The third project, also a repeat from the county’s 2022 requests, calls for converting the existing intersection of Carrollton Boulevard and Sugar Hill Road to a “Continuous Green-T.” The term, according to VDOT, refers to a design that allows one direction of highway traffic to pass through the intersection without stopping. Traffic traveling in the opposite direction is typically controlled by a traffic signal, though the Sugar Hill Road intersection would be designed without a traffic signal, according to the Smart Scale request, which seeks $5.5 million in state funding.

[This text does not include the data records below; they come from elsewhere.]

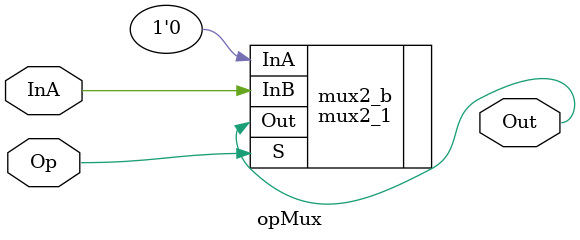
<source format=v>

module opMux (InA, Op, Out);
//module opMux (InA, InB, Op, Out);

  input InA;
  //input InB;
  //input [G-1:0] Op;
  input  Op;
  output Out;

  // wire a;

  // mux2_1 mux2_a (.InA(InB), .InB(InA), .S(Op[1]), .Out(a));
  //mux2_1 mux2_b (.InA(1'b0), .InB(a), .S(Op[0]), .Out(Out));

  mux2_1 mux2_b (.InA(1'b0), .InB(InA), .S(Op), .Out(Out));


endmodule

</source>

The fourth funding request seeks $5 million to extend the 2021-completed 10-foot-wide bicycle and pedestrian trail along Battery Park and Nike Park roads to follow an in-progress extension of Nike Park Road to Carrollton Boulevard. If funded, the work would double the three-mile trail to six miles. The town of Smithfield has long planned to build its own one-mile extension of the trail to follow South Church Street and connect to Windsor Castle Park, but the town’s phase remains unfunded. Last year, a $23 million request for the town’s portion, which would include widening South Church Street to include a center turn lane and providing curb-and-gutter drainage infrastructure for the trail, did not score high enough for state funding through Smart Scale.

According to VDOT’s website, Smart Scale scoring for the sixth round will be released in January. The Commonwealth Transportation Board will then release a draft 2025-31 six-year improvement plan by April listing projects that made the cut for state funding. The CTB is scheduled to adopt its final six-year plan in June.